Deixo uma questão. Imaginemos que a mulher em questão é violenta, agride e resiste. Então a PSP não está preparada para lidar com estas situações – e com uma mulher admitindo que um homem tem mais força fisíca – sem ser com raiva e excesso de agressividade?

Aguardarei o resultado das investigações para responder à minha questão.

Bairro de lata, pobreza e violência

Como criar um bandido nos bairros de lata?
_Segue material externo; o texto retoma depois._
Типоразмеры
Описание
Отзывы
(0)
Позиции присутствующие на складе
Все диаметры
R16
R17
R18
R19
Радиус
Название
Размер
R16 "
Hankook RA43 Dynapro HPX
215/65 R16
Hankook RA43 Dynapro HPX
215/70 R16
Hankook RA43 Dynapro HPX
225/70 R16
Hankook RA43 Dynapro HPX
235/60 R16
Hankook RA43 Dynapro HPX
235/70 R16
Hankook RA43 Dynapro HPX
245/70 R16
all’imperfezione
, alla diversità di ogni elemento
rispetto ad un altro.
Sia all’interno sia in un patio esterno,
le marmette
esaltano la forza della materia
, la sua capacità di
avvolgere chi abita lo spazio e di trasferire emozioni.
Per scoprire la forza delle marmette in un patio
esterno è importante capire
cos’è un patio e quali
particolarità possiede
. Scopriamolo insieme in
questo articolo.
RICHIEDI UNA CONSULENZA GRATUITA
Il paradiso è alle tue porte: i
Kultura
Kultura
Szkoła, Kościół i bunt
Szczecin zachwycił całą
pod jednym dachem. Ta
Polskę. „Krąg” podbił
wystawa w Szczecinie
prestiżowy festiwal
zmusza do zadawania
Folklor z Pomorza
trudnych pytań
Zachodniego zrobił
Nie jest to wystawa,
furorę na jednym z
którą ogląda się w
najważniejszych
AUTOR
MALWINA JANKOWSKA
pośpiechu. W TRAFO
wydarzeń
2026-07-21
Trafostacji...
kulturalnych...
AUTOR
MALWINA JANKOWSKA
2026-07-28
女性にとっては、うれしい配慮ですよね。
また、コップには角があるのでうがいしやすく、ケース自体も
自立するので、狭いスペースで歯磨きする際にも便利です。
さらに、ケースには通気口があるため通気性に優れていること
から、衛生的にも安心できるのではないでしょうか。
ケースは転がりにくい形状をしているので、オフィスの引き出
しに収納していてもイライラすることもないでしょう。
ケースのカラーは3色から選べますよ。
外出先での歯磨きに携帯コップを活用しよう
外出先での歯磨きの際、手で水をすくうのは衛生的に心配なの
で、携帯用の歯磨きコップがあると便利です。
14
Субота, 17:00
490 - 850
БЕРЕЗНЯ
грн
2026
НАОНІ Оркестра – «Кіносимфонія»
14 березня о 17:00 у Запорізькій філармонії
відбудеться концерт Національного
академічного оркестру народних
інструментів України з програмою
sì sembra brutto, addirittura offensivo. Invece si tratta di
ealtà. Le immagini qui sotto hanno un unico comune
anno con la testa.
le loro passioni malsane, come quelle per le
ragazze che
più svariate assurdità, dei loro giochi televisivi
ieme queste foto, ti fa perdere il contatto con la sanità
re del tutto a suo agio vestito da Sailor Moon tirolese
Portugal não é nem nunca foi racista…

Não sei como começar este texto, mas apetece chamar-lhe “como fazer a catarse da violência entre gente abandonada que é gente como nós e gente como nós que um dia foi abandonada”.

Basta passar os olhos nas caixas de comentários sobre o que se passou no gueto Jamaica onde só vivem pretos, para perceber que o racismo é um bicho vivo e repugnante. Que fervilha de fome e quer sair por aí a comer tudo e todos. Tem as entranhas dilaceradas e alimenta-se de raiva e pobreza.

Vou começar por fazer um exercício simples. Tentemos imaginar que alguém até paga para crescer e viver em bairros de lata…Conseguiram imaginar? Eu não! Mas não sirvo de exemplo. A minha imaginação é pobre. Imagine-se que o sonho de alguém é crescer,ir à escola, viver no seu dia-a-dia, construir futuro e família numa favela, num bairro de lata, no meio de condições de vida insalubres e indignas. Por mais que me esforce não consigo imaginar que este sonho exista na cabeça ou no coração de alguém.

Como Trump e Bolsonaro, quando o Ventura – que se aventura por eleições – obtiver o voto dos descontentes com essa escumalha que deveria “voltar à sua terra” se por cá está mal, estaremos nessa altura,perante a ventura do futuro que todos queremos ver. Muros e aviões carregados de pretos que não querem fazer nenhum – com os seus rádios de pilhas e malas de cartão – a regressarem aos lugares de onde nunca deviam ter saído…

Só que não!

Esses pretos também pertencem a Portugal quer os racistas gostem quer não.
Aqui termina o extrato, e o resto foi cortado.